Ufak Atıştırmalıklara Yer Açılıyor
Hem sağlıklı hem de kaliteli yağları vücudunuza taşımak için kavrulmamış kuru yemiş tüketebilirsiniz. Susam, çekirdek, kenevir, fındık, ceviz gibi yemişler, yağ açısından tüketmeniz gereken grupta yer alıyor. Ancak her kuru yemiş bu gruba dahil değil; mesela Kaju, karbonhidrat içerdiğinden önerilmiyor.

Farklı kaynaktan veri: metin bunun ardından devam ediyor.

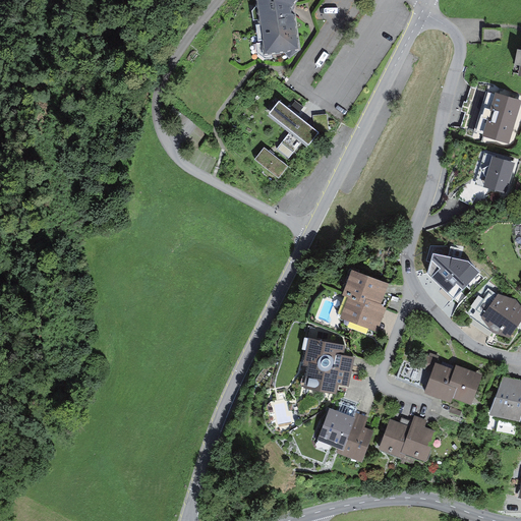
[(257,0),(257,1),(268,58),(299,52),(292,9),(298,0),(257,0)]
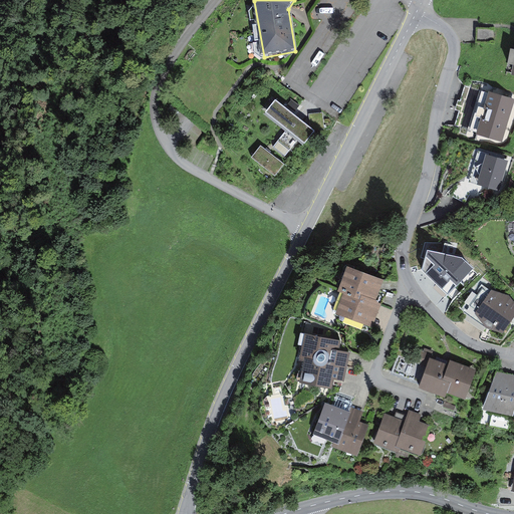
[(490,33),(478,33),(478,41),(491,40),(490,33)]
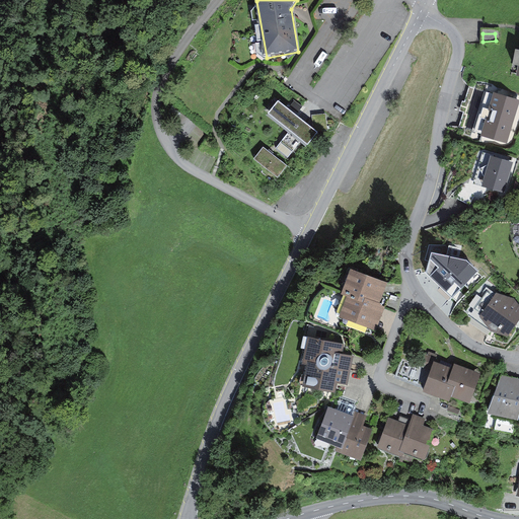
[(507,145),(518,104),(518,101),(488,92),(476,131),(483,133),(482,138),(507,145)]
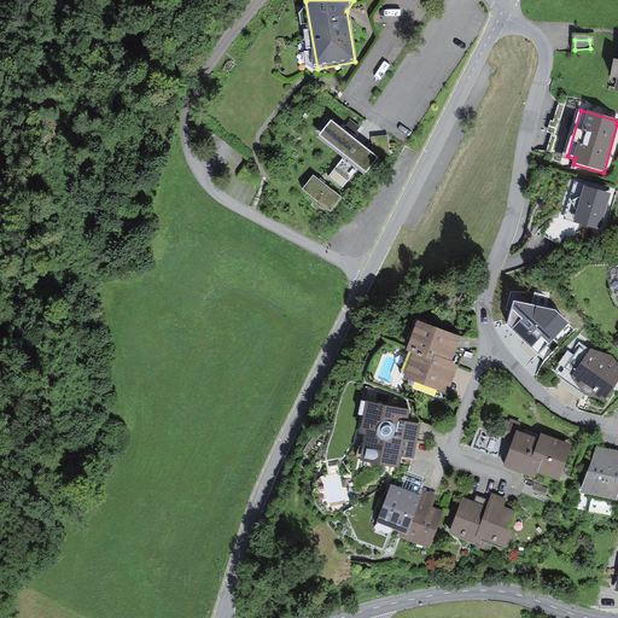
[(379,159),(331,123),(320,138),(345,157),(328,179),(342,188),(357,168),(368,175),(379,159)]
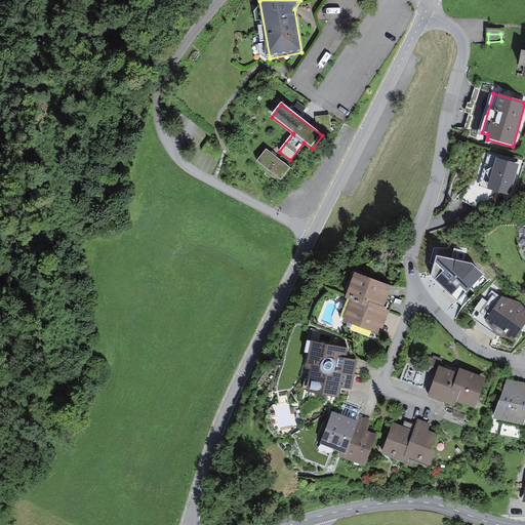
[(290,169),(267,151),(257,162),(281,180),(290,169)]
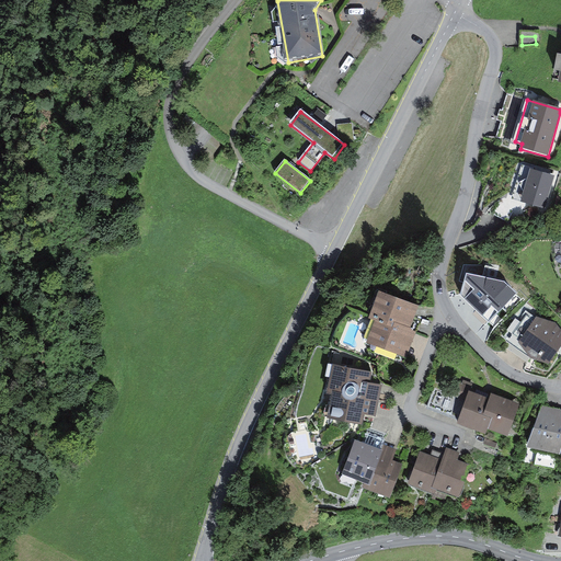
[(533,171),(523,203),(544,209),(552,178),(533,171)]
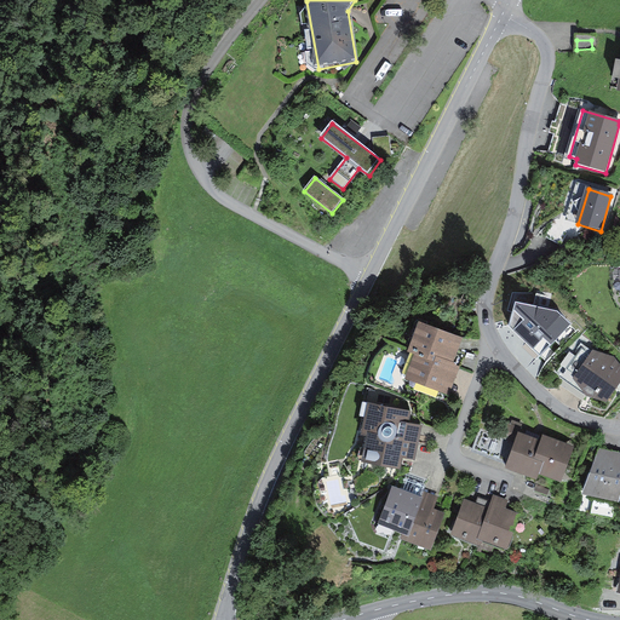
[(557,311),(515,302),(509,326),(540,356),(570,323),(557,311)]
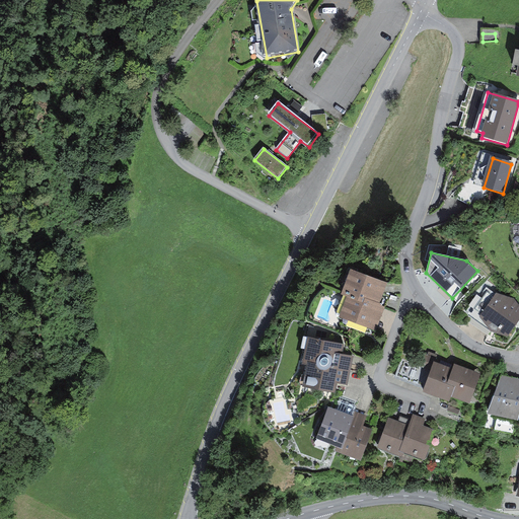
[(350,291),(377,302),(385,282),(352,269),(344,288),(350,291)]
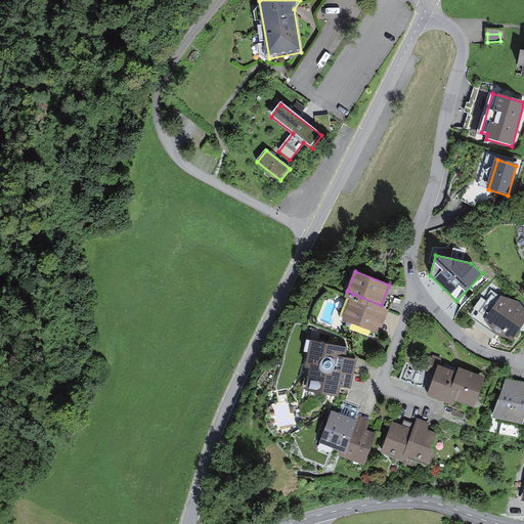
[(523,323),(523,304),(497,285),(470,328),(496,345),(501,335),(510,342),(523,323)]
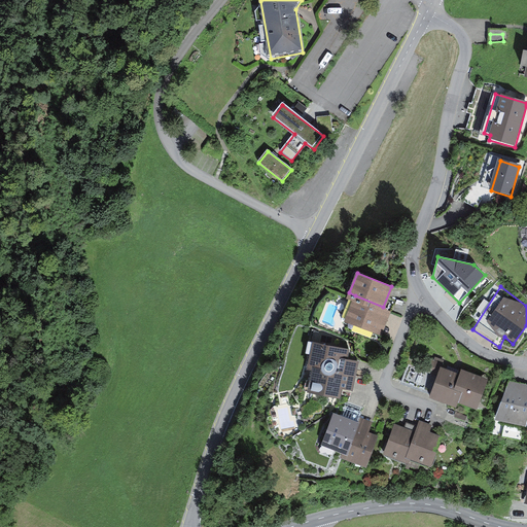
[(383,307),(355,295),(347,317),(381,331),(390,309),(383,307)]
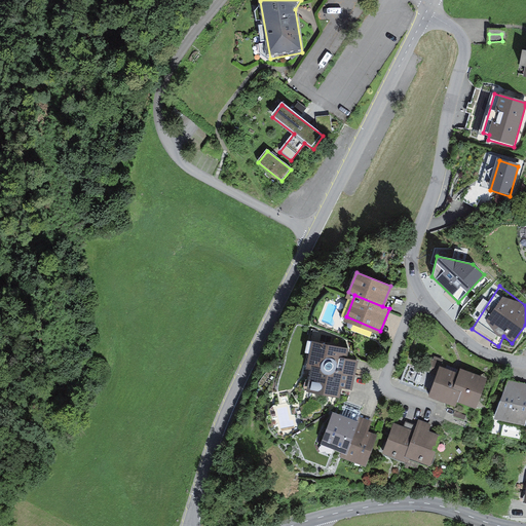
[(343,342),(307,334),(296,384),(336,393),(338,382),(349,384),(355,354),(341,351),(343,342)]
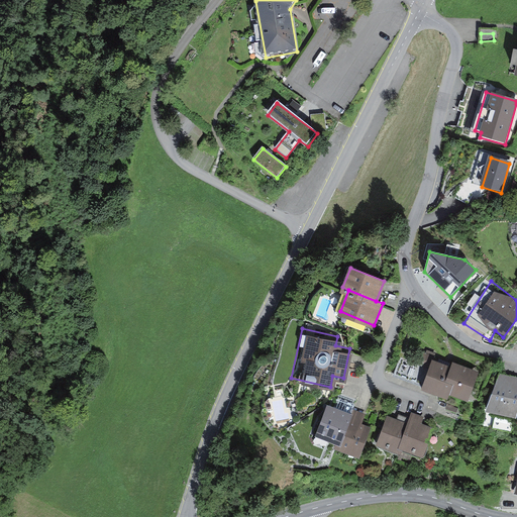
[(477,371),(454,362),(451,368),(431,359),(421,386),(446,396),(449,390),(467,397),(477,371)]
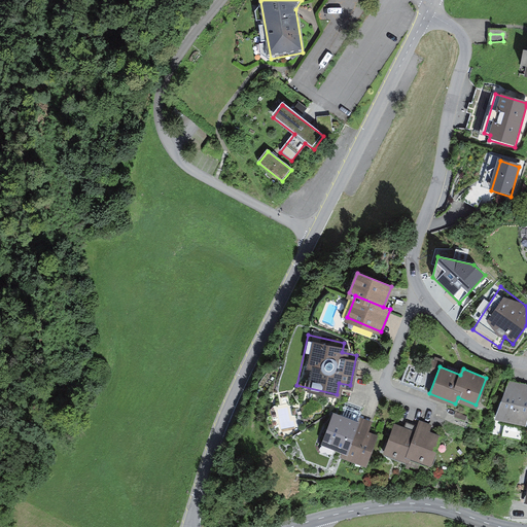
[(526,406),(526,378),(506,372),(490,413),(522,423),(526,406)]
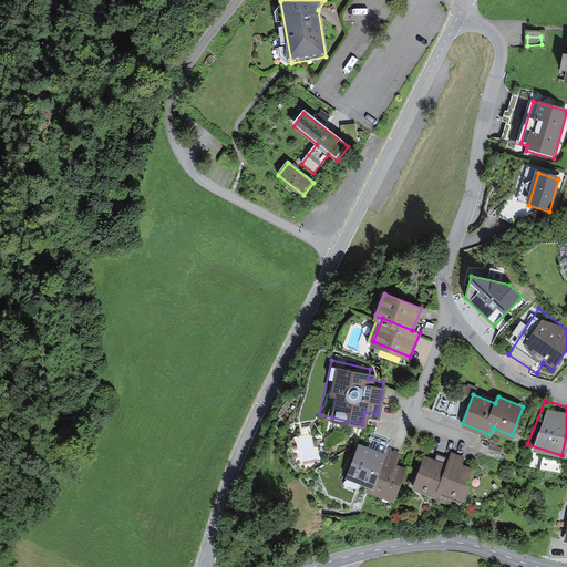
[(375,486),(388,455),(359,444),(347,476),(369,484),(375,486)]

Ketojenik Diyet İle Kan Şekeri Dengeleniyor
Aç bir şekilde karbonhidrata saldırmayı engelleyen bu diyet şekli, kan şekeri düşüklüğü problemini de ortadan kaldırıyor.
Ketojenik Diyette Yiyebileceğiniz Besin Grupları
Et olarak, bütün et ve balık türlerinden yiyebilirsiniz. Elbette aralarında bazıları daha yağlı, bazıları daha yağsız. Siz hangisini seçmeniz gerektiğini biliyorsunuz. Yağ çeşidi olarak fındık yağı, zeytinyağı, Hindistan cevizi yağı, susam yağı, tereyağı gibi yağları tüketebilirsiniz. Tam yağlı peynirler, yoğurt, süt, kaymak, ekşi krema gibi ürünler, tüketebileceğiniz süt ürünleri arasında yer alıyor. Sebze yerken ise brokoli, Brüksel lahanası, ıspanak, kuşkonmaz, lahana gibi karbonhidratı düşük besinleri tüketmenizde fayda var. Çilek, böğürtlen, ahududu gibi orman meyvelerinin hepsini tüketebilir, meyve ihtiyacınızı bu şekilde giderebilirsiniz.
Önce Uzmana Danışın
Kıssadan hisse, ketojenik diyette amaç, karbonhidrat yakımı yerine yağ yakarak vücudu zora sokmaktır. Siz de ketojenik diyet ile kilo vermek istiyorsanız, mutlaka bir uzmana danışmalı ve onun önerileriyle birlikte bir yol haritası çizmelisiniz.